The government is to reassess the scheme next year, so brokers must make sure they are heard
Regulation tops today’s news agenda, with the very welcome news that the long-delayed review of the Financial Services Compensation Scheme is set to start again next year.
About time too. For too long, the government has been prevaricating, saying that a review of the scheme cannot take place until a wider review of compensation schemes at a European level is completed. How long will that take? How long is a piece of string?
A unified front
At the moment, general insurance brokers are lumped in with banks and other advisers that mis-sold PPI, meaning they are picking up the spiralling bills for the mis-selling of a product that most of them never touched. For this reason, brokers have seen their already heavy regulation bills double and even triple in some cases.
So it’s very welcome news that the government is going to reopen the review and consult with the industry in the first half of 2012. During that period, it will be more important than ever that the industry presents a strong, coherent and unified front.
No doubt Biba, IIB and other bodies will start work immediately on their all-important contributions to the consultation.
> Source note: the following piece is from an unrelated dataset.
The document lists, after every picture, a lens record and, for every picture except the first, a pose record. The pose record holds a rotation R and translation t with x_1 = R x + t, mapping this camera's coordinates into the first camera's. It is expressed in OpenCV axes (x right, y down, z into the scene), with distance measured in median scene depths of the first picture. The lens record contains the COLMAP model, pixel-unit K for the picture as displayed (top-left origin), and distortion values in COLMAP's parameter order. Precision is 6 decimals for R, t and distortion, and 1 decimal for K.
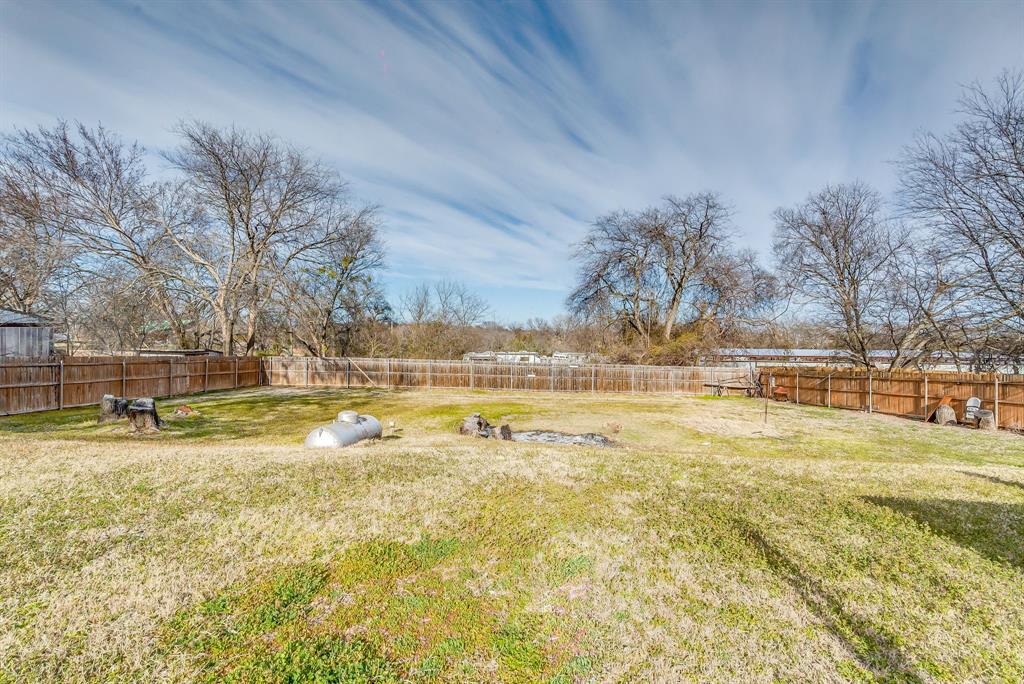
lens RADIAL K [[461.4, 0, 512.0], [0, 461.4, 342.0], [0, 0, 1]] dist [-0.000833, -0.000328]
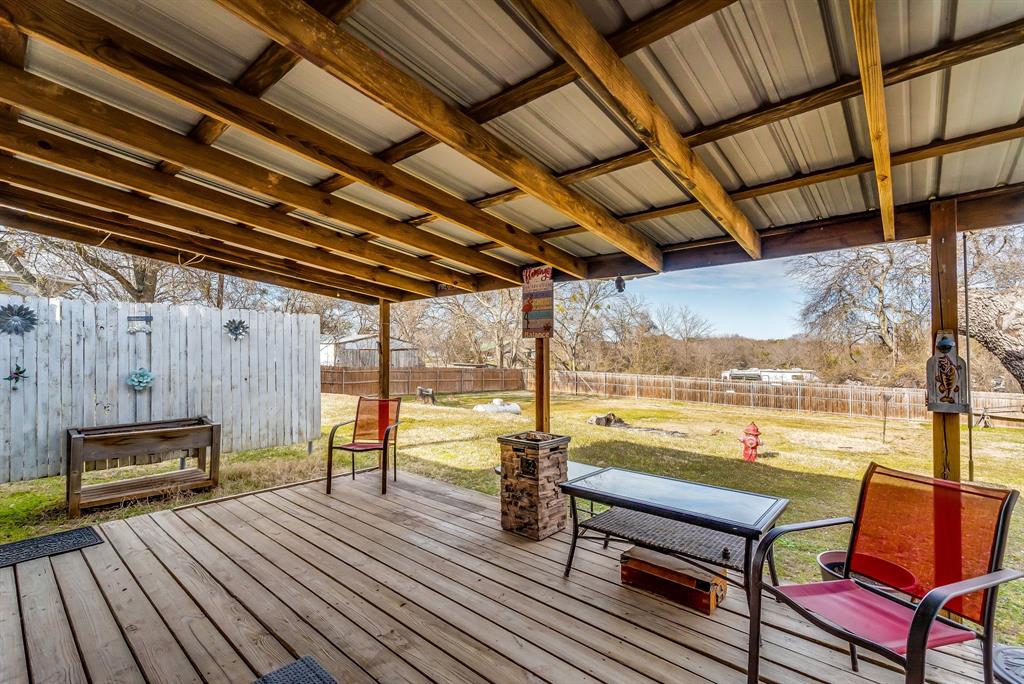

Insurance Times will continue its Fair Fees campaign, and brokers should start assembling the necessary evidence. The more that can be put to the consultation, the stronger the case will be and the greater the industry’s chance of overturning this injustice once and for all.
Motor must clean up
The FSCS shows only too clearly the cost of regulation. So Jack Straw’s warning that the motor industry could be forced to have its own, separate regulator should be heeded well.
Unless the industry - and that means claims companies and lawyers as well as insurers - cleans up its own house, the government will step in. And that will mean more headaches for everyone involved.